CONSIGNE DE TRAVAIL A.
D'après l'extrait choisi, dans quelles régions du monde les shamans aux arbres pendus sont-ils connus ?

D'autres connotations hérétiques potentielles, codées dans cette image, viennent à l'esprit, lorsque nous remontons aux origines les plus antiques qui soient connues de cet archétype du pendu. J'ai réalisé ce travail dans trois essais, qui sont présentés sur le site, sous le titre “Nymphes des Arbres et Shamans aux Arbres Pendus”. J'ai également indiqué, dans mon ouvrage “Pas en Son Image”, que “les Juifs introduisirent la crucifixion seulement pour la voir adoptée par les Romains et utilisée contre eux-mêmes”. N'est ce pas un cas typique d'inversion? Une étude attentive de l'Ancien Testament, et de la mythologie Cananéenne, suggère que la crucifixion devint une problématique pour les anciens Hébreux lorsqu'ils furent confrontés à la pratique shamanique native de se pendre dans les arbres - non pas comme un supplice mais comme un rite mystique. Les shamans aux arbres pendus sont connus dans tout le monde du Pérou à l'Oural en passant par la Scandinavie.

“Le monothéisme commence avec un dieu qui haît les arbres” (Pas en Son Image, chapitre 17).

“Vous détruirez tous les lieux où, dans les nations que vous posséderez, servent leurs dieux, sur les hautes montagnes, sur les collines, et sous tout arbre vert. Vous renverserez leurs autels, vous briserez leurs statues, vous brûlerez au feu leurs idoles, vous abattrez les images taillées de leurs dieux, et vous ferez disparaître leurs noms de ces lieux-là.” Deutéronome 12:2-3.

(Extraits d'un jeu de données)
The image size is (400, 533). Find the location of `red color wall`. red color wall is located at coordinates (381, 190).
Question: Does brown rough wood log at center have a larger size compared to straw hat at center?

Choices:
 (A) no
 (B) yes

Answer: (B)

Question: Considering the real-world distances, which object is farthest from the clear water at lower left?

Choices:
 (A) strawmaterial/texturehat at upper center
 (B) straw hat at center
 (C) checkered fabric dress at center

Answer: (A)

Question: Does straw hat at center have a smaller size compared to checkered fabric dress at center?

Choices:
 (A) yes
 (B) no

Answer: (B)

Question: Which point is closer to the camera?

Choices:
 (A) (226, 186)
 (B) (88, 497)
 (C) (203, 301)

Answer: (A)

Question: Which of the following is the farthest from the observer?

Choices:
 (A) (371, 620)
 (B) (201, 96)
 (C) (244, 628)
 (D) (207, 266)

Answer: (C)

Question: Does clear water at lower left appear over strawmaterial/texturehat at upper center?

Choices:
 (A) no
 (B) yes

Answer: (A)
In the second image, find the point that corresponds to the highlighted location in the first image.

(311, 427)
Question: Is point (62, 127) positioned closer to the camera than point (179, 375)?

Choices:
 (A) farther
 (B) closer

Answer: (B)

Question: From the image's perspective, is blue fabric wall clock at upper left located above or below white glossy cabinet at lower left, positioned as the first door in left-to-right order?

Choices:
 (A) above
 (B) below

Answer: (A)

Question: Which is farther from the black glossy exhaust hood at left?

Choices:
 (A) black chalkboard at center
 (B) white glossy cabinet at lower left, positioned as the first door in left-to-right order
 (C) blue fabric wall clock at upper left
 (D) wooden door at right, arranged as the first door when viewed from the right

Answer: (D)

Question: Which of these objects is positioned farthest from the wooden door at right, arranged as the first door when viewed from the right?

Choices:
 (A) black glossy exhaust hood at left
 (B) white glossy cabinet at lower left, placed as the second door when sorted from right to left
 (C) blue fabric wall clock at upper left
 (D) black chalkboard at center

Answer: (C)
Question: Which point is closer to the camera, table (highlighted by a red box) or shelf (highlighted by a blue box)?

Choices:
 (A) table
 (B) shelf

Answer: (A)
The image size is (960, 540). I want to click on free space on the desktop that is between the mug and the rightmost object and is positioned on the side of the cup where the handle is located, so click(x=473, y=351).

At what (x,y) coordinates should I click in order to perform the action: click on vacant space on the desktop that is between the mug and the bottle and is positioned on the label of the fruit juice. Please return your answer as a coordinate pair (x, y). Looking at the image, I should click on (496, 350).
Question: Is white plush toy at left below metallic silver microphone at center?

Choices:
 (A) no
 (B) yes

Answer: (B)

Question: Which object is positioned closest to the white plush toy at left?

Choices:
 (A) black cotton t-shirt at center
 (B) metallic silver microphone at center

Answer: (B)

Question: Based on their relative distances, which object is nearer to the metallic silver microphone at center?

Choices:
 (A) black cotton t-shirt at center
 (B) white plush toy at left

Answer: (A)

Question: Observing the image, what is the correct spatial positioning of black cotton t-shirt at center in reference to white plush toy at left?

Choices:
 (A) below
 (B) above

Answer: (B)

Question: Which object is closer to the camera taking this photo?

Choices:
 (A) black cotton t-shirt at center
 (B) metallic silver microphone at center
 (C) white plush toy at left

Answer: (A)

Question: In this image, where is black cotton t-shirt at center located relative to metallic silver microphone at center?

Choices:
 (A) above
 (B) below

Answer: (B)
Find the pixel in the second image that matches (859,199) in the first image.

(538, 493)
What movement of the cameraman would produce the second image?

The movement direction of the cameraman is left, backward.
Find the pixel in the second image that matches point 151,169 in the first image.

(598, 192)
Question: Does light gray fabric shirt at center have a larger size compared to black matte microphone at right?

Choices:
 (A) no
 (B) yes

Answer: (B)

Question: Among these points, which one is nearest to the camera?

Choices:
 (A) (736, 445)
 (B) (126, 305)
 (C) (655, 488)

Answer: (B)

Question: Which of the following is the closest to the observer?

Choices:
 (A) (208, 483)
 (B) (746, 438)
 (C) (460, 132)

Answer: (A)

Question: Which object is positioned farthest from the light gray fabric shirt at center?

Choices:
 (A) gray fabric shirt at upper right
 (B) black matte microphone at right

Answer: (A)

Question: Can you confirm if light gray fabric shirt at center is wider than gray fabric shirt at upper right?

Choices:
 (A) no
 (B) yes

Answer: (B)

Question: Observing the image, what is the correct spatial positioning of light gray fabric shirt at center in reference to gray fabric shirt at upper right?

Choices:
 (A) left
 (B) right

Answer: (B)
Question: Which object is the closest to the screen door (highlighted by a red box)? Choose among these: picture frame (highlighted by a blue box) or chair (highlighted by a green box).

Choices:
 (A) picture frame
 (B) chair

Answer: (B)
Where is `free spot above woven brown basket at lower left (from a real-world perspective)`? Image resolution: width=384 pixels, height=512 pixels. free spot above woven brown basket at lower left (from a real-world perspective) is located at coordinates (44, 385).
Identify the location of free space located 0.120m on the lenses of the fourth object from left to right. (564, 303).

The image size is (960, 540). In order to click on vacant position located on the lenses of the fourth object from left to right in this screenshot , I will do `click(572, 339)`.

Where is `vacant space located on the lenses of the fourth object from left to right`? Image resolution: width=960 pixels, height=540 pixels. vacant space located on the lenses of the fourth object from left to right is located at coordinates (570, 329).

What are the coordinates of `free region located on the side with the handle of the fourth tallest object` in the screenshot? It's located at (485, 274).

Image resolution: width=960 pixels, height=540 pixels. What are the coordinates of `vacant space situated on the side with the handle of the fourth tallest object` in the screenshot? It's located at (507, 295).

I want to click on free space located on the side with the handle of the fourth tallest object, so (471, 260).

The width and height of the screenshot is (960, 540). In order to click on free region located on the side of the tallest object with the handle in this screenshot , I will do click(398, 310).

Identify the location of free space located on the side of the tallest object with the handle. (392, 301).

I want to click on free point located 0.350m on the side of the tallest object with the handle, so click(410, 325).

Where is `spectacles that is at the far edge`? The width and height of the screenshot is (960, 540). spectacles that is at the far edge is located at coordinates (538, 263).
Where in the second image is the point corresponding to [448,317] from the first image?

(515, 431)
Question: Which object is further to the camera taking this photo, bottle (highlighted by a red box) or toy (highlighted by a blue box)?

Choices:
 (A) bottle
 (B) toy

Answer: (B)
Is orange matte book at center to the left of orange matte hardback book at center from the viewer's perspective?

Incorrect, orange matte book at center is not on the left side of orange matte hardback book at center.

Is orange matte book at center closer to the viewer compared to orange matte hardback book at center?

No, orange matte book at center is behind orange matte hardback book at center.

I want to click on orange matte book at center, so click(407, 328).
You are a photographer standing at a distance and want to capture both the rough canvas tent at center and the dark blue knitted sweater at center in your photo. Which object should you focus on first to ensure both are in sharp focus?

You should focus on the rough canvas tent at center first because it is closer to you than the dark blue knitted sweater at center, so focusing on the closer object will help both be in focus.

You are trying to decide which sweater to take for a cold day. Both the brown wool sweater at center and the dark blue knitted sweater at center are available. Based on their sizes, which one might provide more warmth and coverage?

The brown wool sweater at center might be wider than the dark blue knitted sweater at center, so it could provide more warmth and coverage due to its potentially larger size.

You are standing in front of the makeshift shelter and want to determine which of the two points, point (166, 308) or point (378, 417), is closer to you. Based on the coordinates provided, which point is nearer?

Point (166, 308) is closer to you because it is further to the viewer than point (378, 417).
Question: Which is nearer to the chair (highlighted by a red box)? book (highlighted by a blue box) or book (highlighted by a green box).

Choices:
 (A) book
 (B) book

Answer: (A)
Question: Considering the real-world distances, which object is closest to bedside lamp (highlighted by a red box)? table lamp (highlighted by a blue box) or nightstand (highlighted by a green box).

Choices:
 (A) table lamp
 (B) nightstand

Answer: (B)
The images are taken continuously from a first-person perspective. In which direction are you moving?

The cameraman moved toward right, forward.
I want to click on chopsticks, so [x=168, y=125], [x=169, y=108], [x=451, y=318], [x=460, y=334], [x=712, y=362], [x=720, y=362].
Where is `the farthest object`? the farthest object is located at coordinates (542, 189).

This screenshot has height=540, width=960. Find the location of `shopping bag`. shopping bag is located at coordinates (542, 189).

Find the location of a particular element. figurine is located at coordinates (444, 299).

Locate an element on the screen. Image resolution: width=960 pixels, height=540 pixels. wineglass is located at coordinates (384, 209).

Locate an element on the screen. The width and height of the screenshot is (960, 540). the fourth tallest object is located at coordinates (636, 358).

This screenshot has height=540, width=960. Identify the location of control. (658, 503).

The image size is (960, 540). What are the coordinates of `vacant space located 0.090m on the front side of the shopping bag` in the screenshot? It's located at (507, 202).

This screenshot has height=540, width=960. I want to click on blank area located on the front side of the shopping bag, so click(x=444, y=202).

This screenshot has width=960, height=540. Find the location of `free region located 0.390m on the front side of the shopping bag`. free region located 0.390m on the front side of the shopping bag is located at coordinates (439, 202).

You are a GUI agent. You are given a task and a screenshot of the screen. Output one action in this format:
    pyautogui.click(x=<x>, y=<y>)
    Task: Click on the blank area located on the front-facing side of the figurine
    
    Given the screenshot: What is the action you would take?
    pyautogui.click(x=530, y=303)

CONSIGNE DE TRAVAIL B.
Dans les extraits du jeu de données, renvoyez à l'identique les lignes en commençant par celle qui contient "You should focus" et en terminant par celle qui contient "The brown wool sweater at center might", ces deux lignes comprises.

SOLUTION RÉDIGÉE A.
Ils sont connus dans tout le monde, du Pérou à l'Oural en passant par la Scandinavie.

SOLUTION RÉDIGÉE B.
You should focus on the rough canvas tent at center first because it is closer to you than the dark blue knitted sweater at center, so focusing on the closer object will help both be in focus.

You are trying to decide which sweater to take for a cold day. Both the brown wool sweater at center and the dark blue knitted sweater at center are available. Based on their sizes, which one might provide more warmth and coverage?

The brown wool sweater at center might be wider than the dark blue knitted sweater at center, so it could provide more warmth and coverage due to its potentially larger size.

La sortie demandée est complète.